• [EXERCISE TEXT]:
*** Begin section ***

Recall that the statistical propagator will yield the expression of the phase space area and entropy, Eqs. (5) and (8). Thus in order to compute the statistical propagator, we need to determine various self-energies, as appearing in Eq. (31). However, note that the above expressions are not renormalised. Hence we shall use the renormalised self energies in Eq. (31), in order to compute the entropy. Also in particular, note that since the self energies are \({\mathcal {O}}(g^2)\), the only coupling constant dependence of the above expression comes in the denominator of the terms within the parenthesis. Thus the expression for the statistical propagator is actually non-perturbative and contains the resummed self-energy corresponding to the series of one-loop diagrams (i.e., the first of Fig. 1), owing to the Kadanoff–Baym equations.

3.1 The retarded self-energy and its renormalisation

In this section, we compute the self-energy \(\imath M_{\phi }^{ss^{\prime }}(x,x')\) and find out the renormalised retarded self-energy, \(\imath M_{\phi ,{\textrm{ren}}}^{\textrm{r}}(x,x')= \imath M_{\phi ,{\textrm{ren}}}^{++}(x,x') - \imath M_{\phi }^{+-}(x,x')\), to be useful for our future purpose. Due to the subtraction of the two propagators, it is easily done in coordinate space. Necessary techniques in order to deal with such coordinate space computations can be seen in, e.g. [63, 64].

The fermion propagator \(\imath {}S^{ss^{\prime }}_{\psi }(x,x')\) is obtained by acting on the massless scalar field propagator,

(32)

The Poincaré invariant biscalar distance functions with appropriate \(i\epsilon \) prescription, \(\Delta x_{ss^{\prime }}^{2}(x,x')\), necessary for the in–in formalism are defined as

$$\begin{aligned} \Delta x_{++}^{2}(x,x')= & {} - \left( \left| t - t' \right| - i \epsilon \right) ^{2} + | {\vec {x}} - {\vec {x}}'|^{2} \end{aligned}$$
(33a)
$$\begin{aligned} \Delta x_{+-}^{2}(x,x')= & {} - \left( t - t' + i \epsilon \right) ^{2} + | {\vec {x}} - {\vec {x}}'|^{2} \end{aligned}$$
(33b)

*** End section ***

• [BRIEF 1]:
From the self-energy passage, extract the text from "Recall that the" to "the Kadanoff–Baym equations.".
• [BRIEF 2]:
Extend the self-energy passage, starting immediately after its final line.
The entries that follow stand apart from the self-energy passage and form separate material.

Images of human poses with coordinates
*** Begin section ***

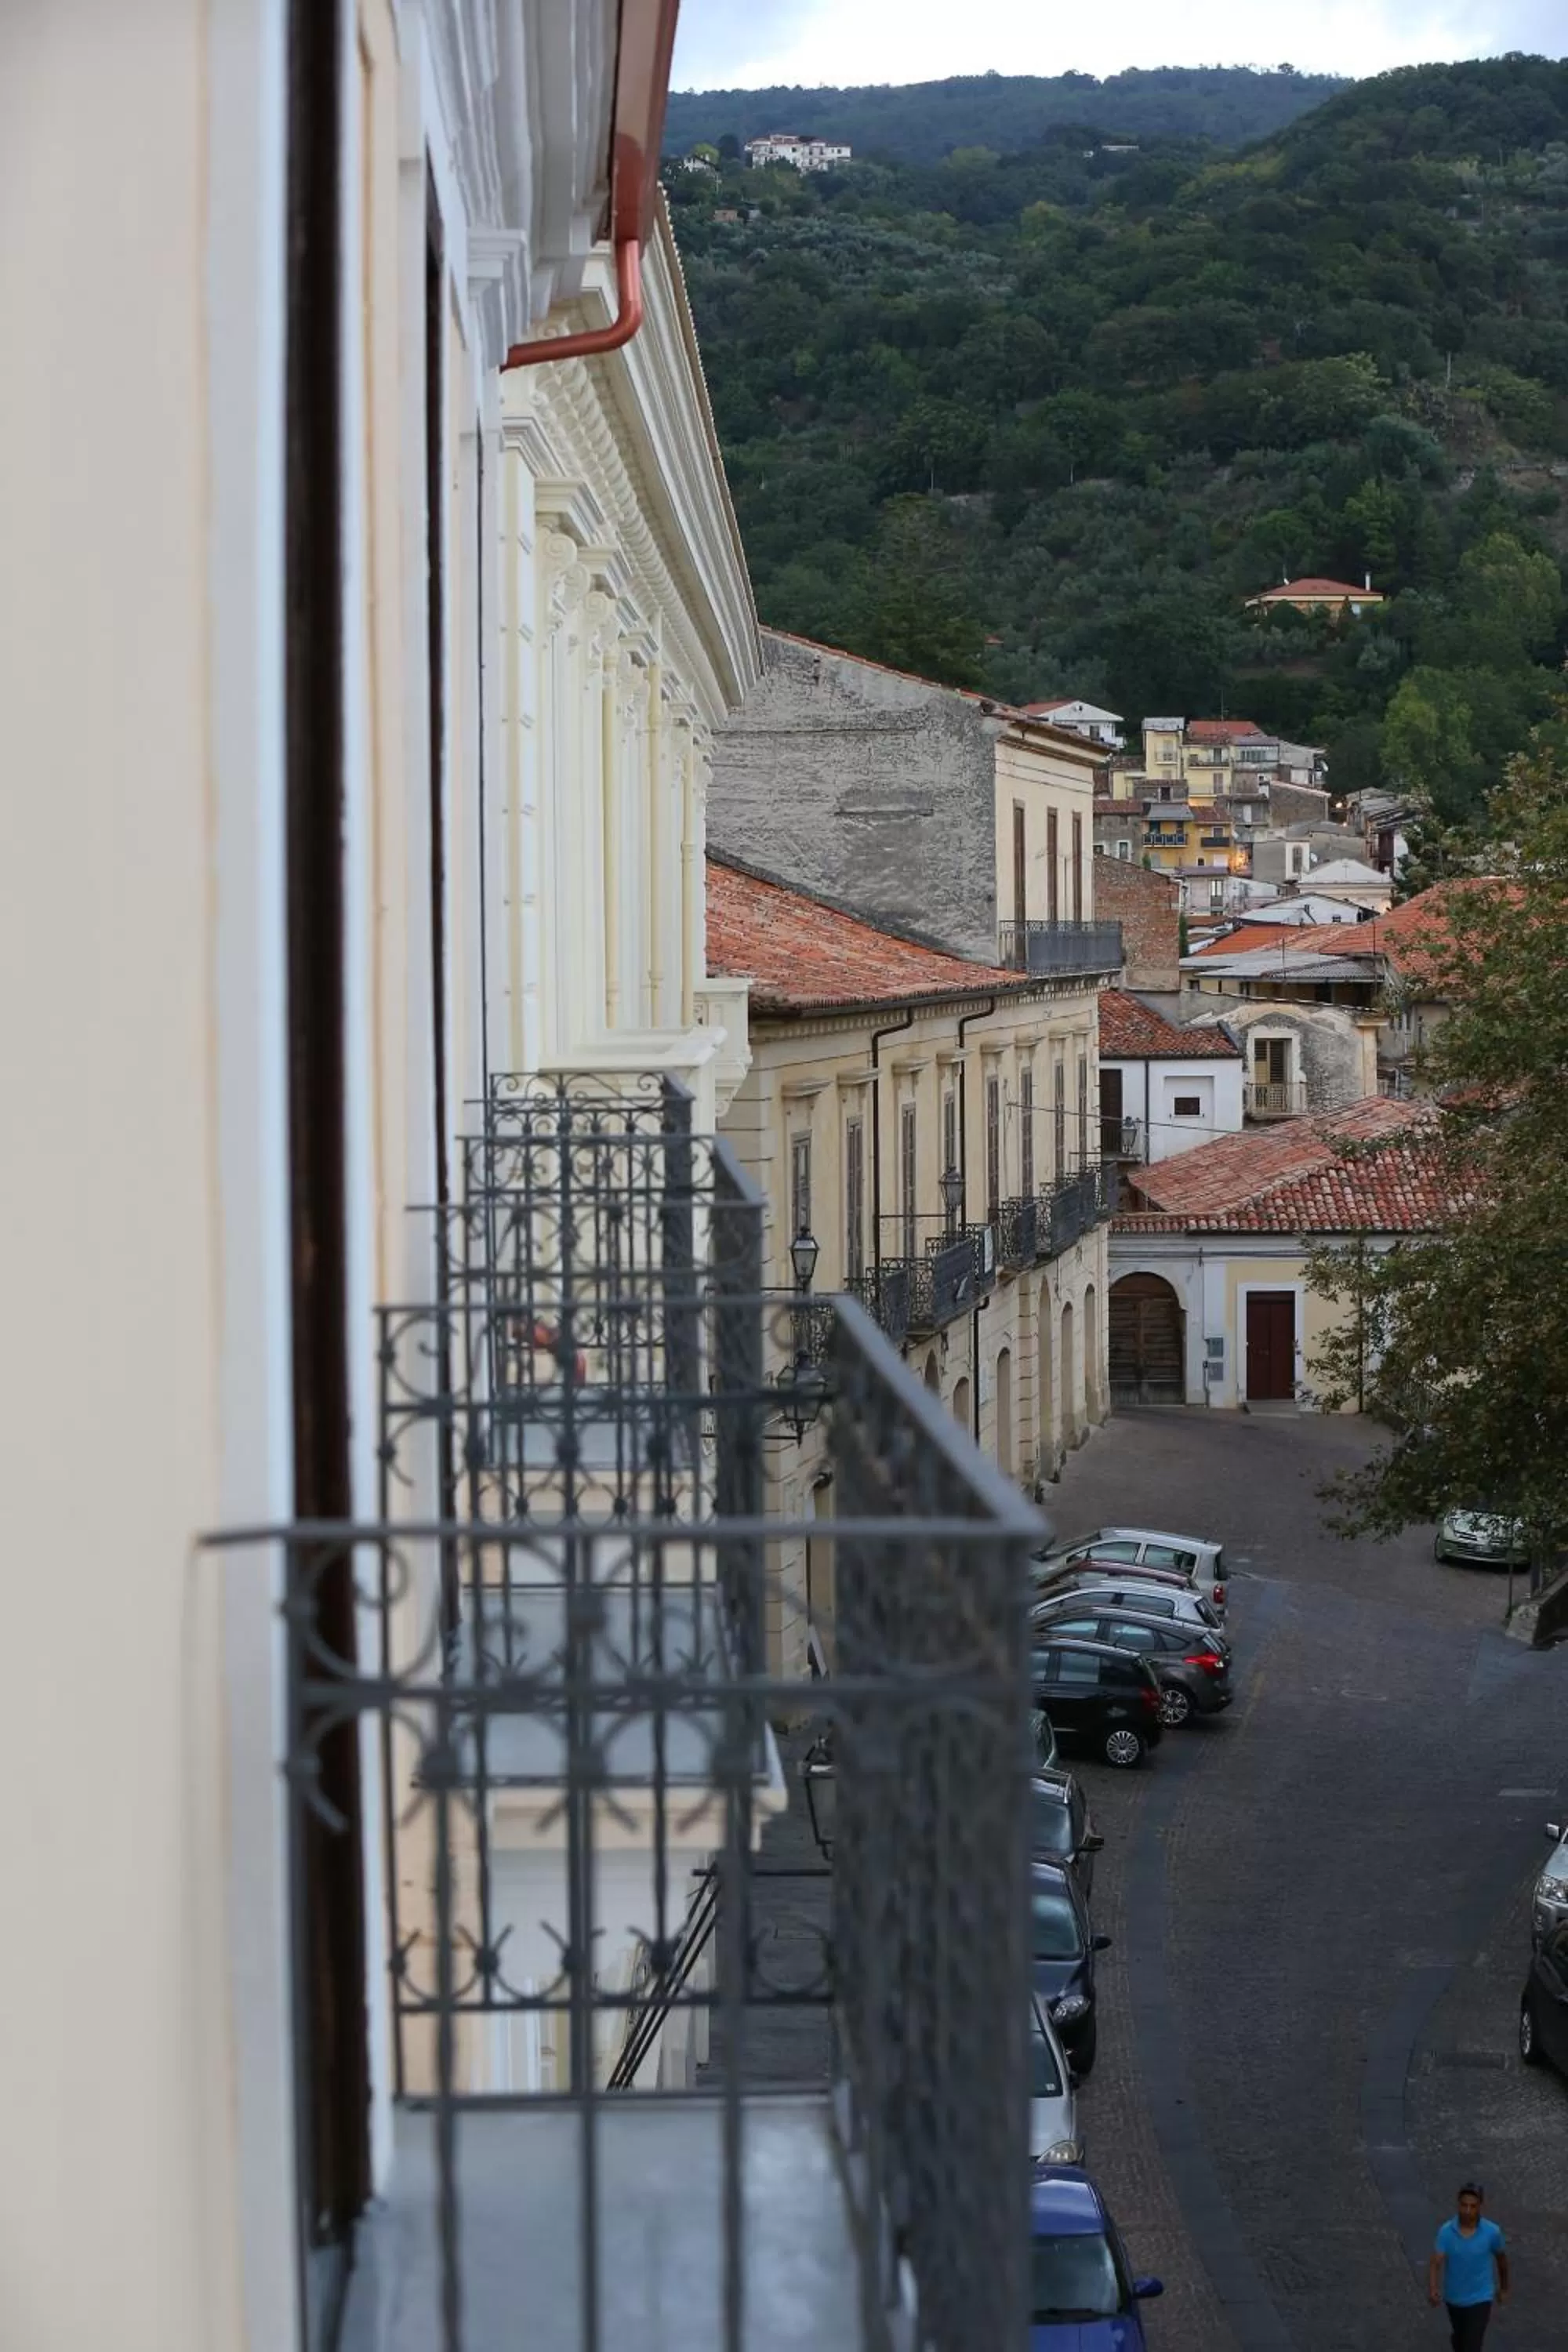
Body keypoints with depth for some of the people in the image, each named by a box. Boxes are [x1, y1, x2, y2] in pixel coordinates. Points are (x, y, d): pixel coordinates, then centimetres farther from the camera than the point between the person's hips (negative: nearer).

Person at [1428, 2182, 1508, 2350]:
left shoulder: (1492, 2232, -20)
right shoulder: (1446, 2231, -19)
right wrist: (1432, 2290, -45)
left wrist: (1504, 2288, 15)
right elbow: (1435, 2264, -24)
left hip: (1479, 2300, -3)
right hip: (1454, 2297, 3)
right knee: (1458, 2337, 28)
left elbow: (1501, 2257, 0)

*** End section ***

• [WRITTEN RESPONSE 1]:
Recall that the statistical propagator will yield the expression of the phase space area and entropy, Eqs. (5) and (8). Thus in order to compute the statistical propagator, we need to determine various self-energies, as appearing in Eq. (31). However, note that the above expressions are not renormalised. Hence we shall use the renormalised self energies in Eq. (31), in order to compute the entropy. Also in particular, note that since the self energies are \({\mathcal {O}}(g^2)\), the only coupling constant dependence of the above expression comes in the denominator of the terms within the parenthesis. Thus the expression for the statistical propagator is actually non-perturbative and contains the resummed self-energy corresponding to the series of one-loop diagrams (i.e., the first of Fig. 1), owing to the Kadanoff–Baym equations.

• [WRITTEN RESPONSE 2]:
$$\begin{aligned} \Delta x_{-+}^{2}(x,x')= & {} - \left( t - t' - i \epsilon \right) ^{2} + | {\vec {x}} - {\vec {x}}'|^{2} \end{aligned}$$
(33c)
$$\begin{aligned} \Delta x_{--}^{2}(x,x')= & {} - \left( \left| t - t' \right| + i \epsilon \right) ^{2} + | {\vec {x}} - {\vec {x}}'|^{2}. \end{aligned}$$
(33d)

The one loop scalar self-energy \(\imath M_{\phi }^{++}(x,x')\) is readily found from Eqs. (25a) and (32)

$$\begin{aligned} \imath M_{\phi }^{++}(x,x')= - \frac{\imath g^{2}\Gamma ^{2}(\frac{d}{2})}{ \pi ^{\scriptscriptstyle {d}}} \frac{1}{ \Delta x_{++}^{2\scriptscriptstyle {d}-2}(x,x')}. \end{aligned}$$
(34)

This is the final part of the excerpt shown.